Totally geeky to have spotted that! 




(said by the guy whom, to Lee Stringer's - a former VFX supervisor for Zoic Studios - knowledge, is the first person to have spotted the TOS _Enterprise_ and ALIENS _Sulaco_ as a part of the TNS BSG Rag Tag Fleet while doing screen grabs for reference)


----------



## Sonett (Jul 21, 2003)

That's not all. The full scale Jupiter 2 2 is also visible near the upper right corner between 9:18 and 9:20. It is in the same location last used for "Visit to a Hostile Planet"


----------



## Chrisisall (May 12, 2011)

Sonett said:


> That's not all. The full scale Jupiter 2 2 is also visible near the upper right corner between 9:18 and 9:20. It is in the same location last used for "Visit to a Hostile Planet"


AWESOME eyes man!!! Amazing!!! I didn't see that before!!!!


----------



## drewid142 (Apr 23, 2004)

Whoa! Holy Cow! I went ahead and grabbed the J2 also!


----------



## kenlee (Feb 11, 2010)

drewid142 said:


> Whoa! Holy Cow! I went ahead and grabbed the J2 also!


The space pod is there as well, just to the right of the Jupiter 2. That screen grab is almost identical to other photos of the Jupiter 2 in the Fox lot that I have seen, I wonder if it is from the same source?


----------



## Griffworks (Jun 24, 2002)

Even more awesome Geekiness! :thumbsup: 

I love this sort of detective work. Pretty kewel!


----------



## Sonett (Jul 21, 2003)

One more bit of trivia. That whole back lot area was also used as the Nelson Institute of Marine Research. Later, it became the receiving area for the apes and the recovered spaceship in Escape from the Planet of the Apes.
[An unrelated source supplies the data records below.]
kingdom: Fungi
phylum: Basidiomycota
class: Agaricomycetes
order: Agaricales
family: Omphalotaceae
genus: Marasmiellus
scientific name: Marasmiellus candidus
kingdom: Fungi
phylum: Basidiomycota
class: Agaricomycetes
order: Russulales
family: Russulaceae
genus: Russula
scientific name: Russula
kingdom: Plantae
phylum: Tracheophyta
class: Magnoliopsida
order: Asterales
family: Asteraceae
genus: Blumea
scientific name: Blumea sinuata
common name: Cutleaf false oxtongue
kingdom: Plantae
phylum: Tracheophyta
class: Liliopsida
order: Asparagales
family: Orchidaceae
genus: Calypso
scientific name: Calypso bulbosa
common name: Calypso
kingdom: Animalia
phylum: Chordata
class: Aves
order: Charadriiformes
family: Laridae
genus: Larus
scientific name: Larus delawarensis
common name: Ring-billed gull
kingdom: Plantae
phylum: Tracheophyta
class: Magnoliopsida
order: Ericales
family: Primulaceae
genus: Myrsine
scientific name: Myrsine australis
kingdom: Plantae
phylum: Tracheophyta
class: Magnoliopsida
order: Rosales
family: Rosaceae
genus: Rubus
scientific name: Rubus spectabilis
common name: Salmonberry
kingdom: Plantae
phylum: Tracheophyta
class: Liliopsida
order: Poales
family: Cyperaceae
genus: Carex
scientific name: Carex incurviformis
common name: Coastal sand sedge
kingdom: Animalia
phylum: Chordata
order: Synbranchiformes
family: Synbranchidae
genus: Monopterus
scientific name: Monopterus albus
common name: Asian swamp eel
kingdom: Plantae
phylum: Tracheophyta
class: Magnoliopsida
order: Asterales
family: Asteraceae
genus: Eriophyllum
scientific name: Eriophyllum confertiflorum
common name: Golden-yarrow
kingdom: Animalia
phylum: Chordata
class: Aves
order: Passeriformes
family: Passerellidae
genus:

Today, that entire area is populated by expensive condos known as "Century Condos".


----------



## kdaracal (Jan 24, 2009)

Your all wrong. It's Area 51........


----------



## Sonett (Jul 21, 2003)

I concede sir!


----------



## Steve H (Feb 8, 2009)

Sonett said:


> One more bit of trivia. That whole back lot area was also used as the Nelson Institute of Marine Research. Later, it became the receiving area for the apes and the recovered spaceship in Escape from the Planet of the Apes. Today, that entire area is populated by expensive condos known as "Century Condos".


Ohhh, much MUCH more than that! There's the 1st season episode of VTTBOTS where Nelson is going to be sent off as a giant toy, so there's this whole process they have to do to cover him in plastic, and the location is a mix of greenery storage and fabrication. I'm pretty sure the 'plastic coater' they were going to put him in was an oven for curing fiberglas.


Careful watching will reward you with all manner of small peeks into the world of the Fox Studios lot.


----------



## CaptCBoard (Aug 3, 2002)

I got a bit closer in 1968...

Scott


----------



## CessnaDriver (Apr 27, 2005)

Well that's just plain awesome!


----------



## Carson Dyle (May 7, 2003)

Yeah, those are the shots I remember.

:thumbsup:

Thanks for (re)posting, Scott!


----------



## Chrisisall (May 12, 2011)

Wow- never saw pictures like THAT before... very cool!!! Thanks!


----------



## Richard Baker (Aug 8, 2006)

Those are fantastic photos! 
I love the fact that this ship is so iconic, that it looks so cool and we have only seen the front nose of it


----------